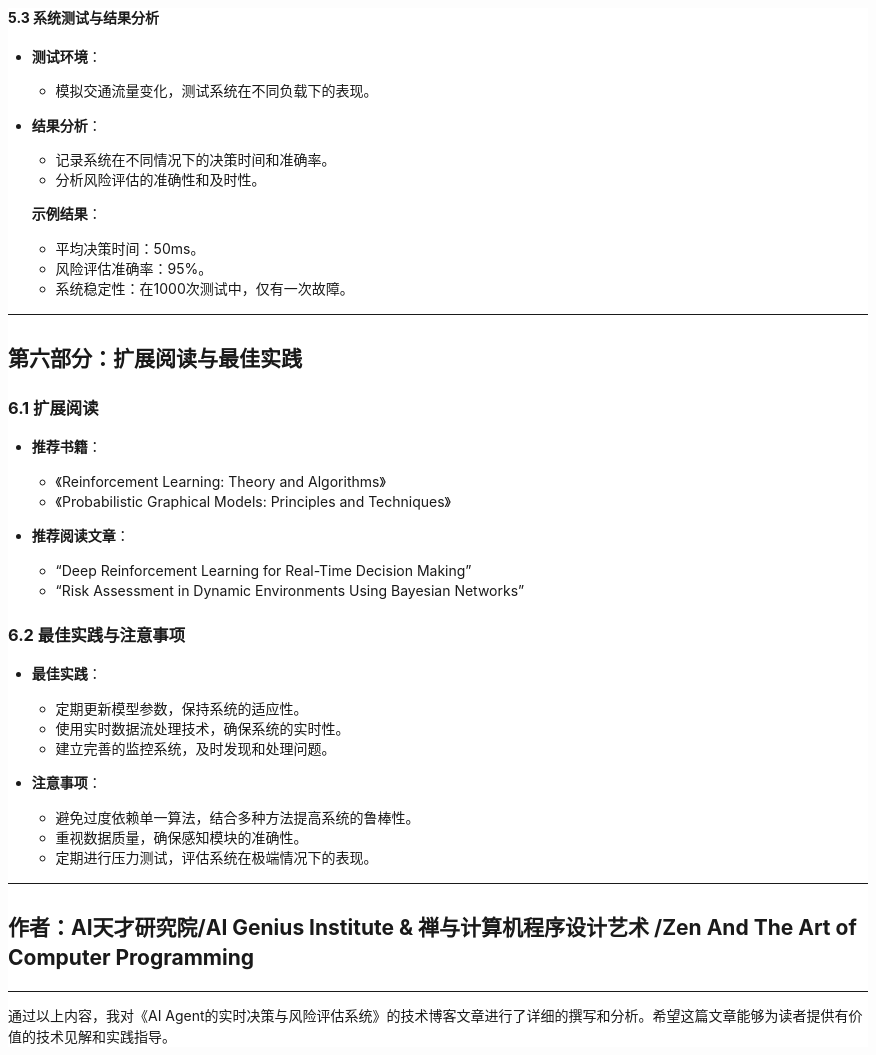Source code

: #### 5.3 系统测试与结果分析

- **测试环境**：
  - 模拟交通流量变化，测试系统在不同负载下的表现。

- **结果分析**：
  - 记录系统在不同情况下的决策时间和准确率。
  - 分析风险评估的准确性和及时性。

  **示例结果**：
  - 平均决策时间：50ms。
  - 风险评估准确率：95%。
  - 系统稳定性：在1000次测试中，仅有一次故障。

---

## 第六部分：扩展阅读与最佳实践

### 6.1 扩展阅读

- **推荐书籍**：
  - 《Reinforcement Learning: Theory and Algorithms》
  - 《Probabilistic Graphical Models: Principles and Techniques》

- **推荐阅读文章**：
  - “Deep Reinforcement Learning for Real-Time Decision Making”
  - “Risk Assessment in Dynamic Environments Using Bayesian Networks”

### 6.2 最佳实践与注意事项

- **最佳实践**：
  - 定期更新模型参数，保持系统的适应性。
  - 使用实时数据流处理技术，确保系统的实时性。
  - 建立完善的监控系统，及时发现和处理问题。

- **注意事项**：
  - 避免过度依赖单一算法，结合多种方法提高系统的鲁棒性。
  - 重视数据质量，确保感知模块的准确性。
  - 定期进行压力测试，评估系统在极端情况下的表现。

---

## 作者：AI天才研究院/AI Genius Institute & 禅与计算机程序设计艺术 /Zen And The Art of Computer Programming

---

通过以上内容，我对《AI Agent的实时决策与风险评估系统》的技术博客文章进行了详细的撰写和分析。希望这篇文章能够为读者提供有价值的技术见解和实践指导。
◆ ◆ ◆ ◆ ◆ ◆ ◆
- Exercise directions -
Beginning with the line that contains "- 避免过度依赖单一算法，结合多种方法提高系统的鲁棒性。", write out every line through the end of the entries above, exactly.

- Solution for this problem -
  - 避免过度依赖单一算法，结合多种方法提高系统的鲁棒性。
  - 重视数据质量，确保感知模块的准确性。
  - 定期进行压力测试，评估系统在极端情况下的表现。

---

## 作者：AI天才研究院/AI Genius Institute & 禅与计算机程序设计艺术 /Zen And The Art of Computer Programming

---

通过以上内容，我对《AI Agent的实时决策与风险评估系统》的技术博客文章进行了详细的撰写和分析。希望这篇文章能够为读者提供有价值的技术见解和实践指导。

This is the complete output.